Aqua INHABIT species potential distribution across the contiguous United States
This is a dataset containing the potential distribution of 103 invasive species found in or adjacent to freshwater environments. We developed habitat suitability models for invasive freshwater species selected by resource management agencies and other managers. We adapted the modeling workflow described in Jarnevich et al. (2024, https://doi.org/10.3897/neobiota.96.134842). We developed a national library of environmental variables known to physiologically limit freshwater species distributions (Henderson et al. 2025, https://doi.org/10.5066/P14JDTTJ) and relied on human input based on natural history knowledge to narrow the variable set for each species before developing habitat suitability models. We developed models using five algorithms (boosted regression tree, generalized linear model, multi-variate adaptive regression spline, maxent, and random forest) with VisTrails: Software for Assisted Habitat Modeling (SAHM 2.2.2, Morisette et al., 2013: https://doi.org/10.1111/j.1600-0587.2012.07815.x). For each species, we generated models for waterbody and stream environments where there were enough data available in each system. For several predictors we had future scenarios available, including up to five alternatives. We combined stream and waterbody models into a single map representing freshwater environments using a weighted ensemble across algorithms, including current and alternative future conditions. We also calculated subwatersheds (Hydrologic Unit Code [HUC] 12) summaries of information related to pathways of spread, finally integrating this information with current and alternative future habitat suitability to produce a risk score for each HUC12 east of the Mississippi River. This data bundle contains a single file of tabular summaries by management unit (including each species/ensemble type/abundance level combination), the merged data sets used to create models, tabular outputs including response curve data, variable importance information, model assessment metrics, a single file of pathways and risk scores, a spatial vector layer of the subwatersheds to which pathways and risk are summarized, a species metadata file, and R scripts to produce the model inputs and final products.

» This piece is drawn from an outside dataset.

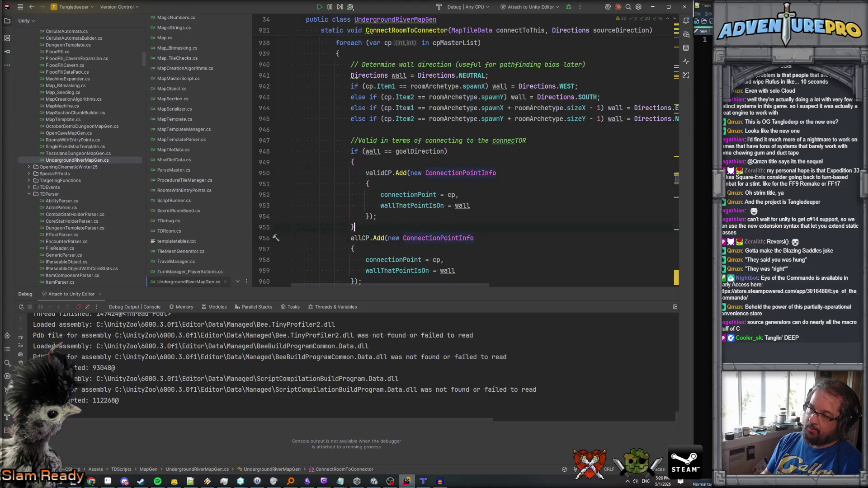
key("Return")
key("Return")
type("//but also, track c")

The bundle documentation files are:
1) 'AquaINHABIT_V1_metadata.xml' (this file) which contains the project-level metadata.

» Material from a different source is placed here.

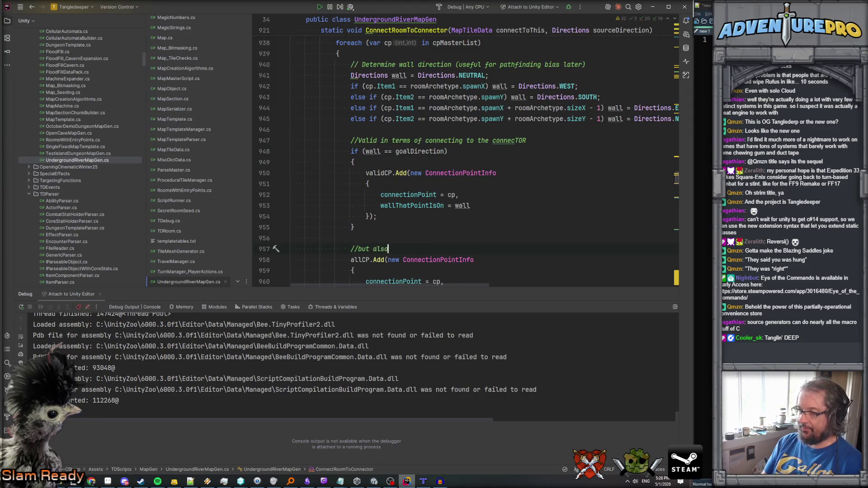
key("BackSpace")
type("all of them just in case.")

2) 'Species_model_information.csv' contains information on specific model changes of each species from tuning algorithm parameters to ensure model quality.
3) 'Merged_dataset.csv' contains the merged data set used to create the models, including location and associated environmental data, for each species.
4) Variable_importance.csv is the tabular summaries indicating predictor importance for each of the models produced for each species.
5) Assessment_metrics.csv is the tabular summaries of assessment metrics for each model or ensemble for each species.
6) Risk_and_pathways_scores.csv contains summarized values for pathways, current suitability, future suitability, and a combined risk for each species by HUC12.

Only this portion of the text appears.